There's also something to be said for keeping your own teeth. Implants are impressive technology, but they're not teeth. A crown lets you keep what you were born with, just reinforced and protected.

Common Questions About Crown Costs

How much is a crown if you go private?

For most people a private crown lands between £500 and £900, and where you sit in that range comes down to the material. A metal crown for a back tooth is the cheaper end (around £400 to £600), while zirconia and E-max sit at the top (£800 to £1,200) because they're the strongest and the most natural-looking. At UrgentCare Dental a crown is £650, which is a proper all-ceramic crown made to match your own teeth.

Does a front tooth crown cost more?

It often does, and the reason is all about the eye. A crown on a front tooth has to match the colour, shape and translucency of the teeth right next to it, and getting that to look completely natural takes more skill and chair time than capping a molar nobody sees. That's why an all-ceramic crown, the kind that lets light through the way a real tooth does, tends to be the choice up front, and why some practices charge a little extra for that front-of-mouth work.

Is zirconia worth the extra over porcelain?

If you grind your teeth, or the crown is going on a molar that takes a heavy bite, then yes, the extra buys you real strength: zirconia is tougher than traditional porcelain, so it can be made thinner and still stand up to years of hard chewing. For a front tooth where looks matter most, a good all-ceramic crown often wins on natural translucency, so the better material really depends on which tooth we're talking about and what you need from it.

Do I need a root canal and crown together, and what does that cost?

Sometimes, yes. When a tooth has been badly infected or hollowed out, it often needs a root canal to clean it out first, and then a crown on top to protect what's left, because a root-treated tooth turns brittle and can crack without that cover. At UrgentCare Dental a root canal starts from £399 and the crown is £650, so you're paying for the two stages that save the tooth rather than losing it.

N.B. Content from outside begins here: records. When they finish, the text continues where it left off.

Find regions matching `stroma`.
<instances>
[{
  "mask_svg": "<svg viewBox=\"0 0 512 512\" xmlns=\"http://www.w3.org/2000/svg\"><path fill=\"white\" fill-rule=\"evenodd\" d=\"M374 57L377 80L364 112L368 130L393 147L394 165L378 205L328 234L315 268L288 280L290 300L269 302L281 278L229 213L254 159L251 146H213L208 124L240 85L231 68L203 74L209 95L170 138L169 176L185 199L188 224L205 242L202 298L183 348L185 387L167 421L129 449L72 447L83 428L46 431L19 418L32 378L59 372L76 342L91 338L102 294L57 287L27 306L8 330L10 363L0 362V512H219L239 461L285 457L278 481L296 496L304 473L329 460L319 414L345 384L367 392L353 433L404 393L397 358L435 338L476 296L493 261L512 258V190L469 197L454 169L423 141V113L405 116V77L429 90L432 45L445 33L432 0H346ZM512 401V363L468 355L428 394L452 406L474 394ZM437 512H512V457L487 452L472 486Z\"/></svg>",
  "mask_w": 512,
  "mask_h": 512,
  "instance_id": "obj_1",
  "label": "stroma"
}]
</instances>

How long does a crown last?

A well-made crown on a well-prepared tooth should give you 10 to 15 years at the very least, and plenty last 20 or 25 when you look after them. What shortens that life is the same stuff that's hard on natural teeth: grinding, clenching, chewing ice, using your teeth as a bottle opener. If you grind at night, a simple guard protects your investment, because replacing a crown you've worn through is a pricey way to learn the lesson.

What happens if I can't afford a crown?

You've got room to spread it. Treatments over £500 can go across 12 months at 0% APR, and any amount can sit on a longer plan (12.9% APR representative), so a crown doesn't have to land all in one go. The first step is always the £20 assessment, which gets the tooth looked at and gives you a firm price, and that £20 comes off the treatment if you go ahead.

Does the price include the X-ray and the consultation?

At UrgentCare Dental, yes. The £20 assessment covers the exam and your digital X-rays, so we can see exactly what's going on with the tooth before we quote you a penny, and it comes off the cost of treatment if you decide to go ahead. It's always worth checking this elsewhere, because some practices bill the X-ray and the consultation as separate line items on top of the crown.

The Consultation

At UrgentCare Dental, consultations are £20 and that gets applied to treatment if you go ahead. You'll find out exactly what's going on with the tooth, whether a crown is the right solution, and what it'll cost for your specific situation.

Not every damaged tooth needs a crown, and if you've ever wondered why dentists push crowns so often, a good one won't push you toward one unnecessarily. But when a tooth genuinely needs crowning, getting it done sooner rather than later usually means a simpler procedure and a better outcome.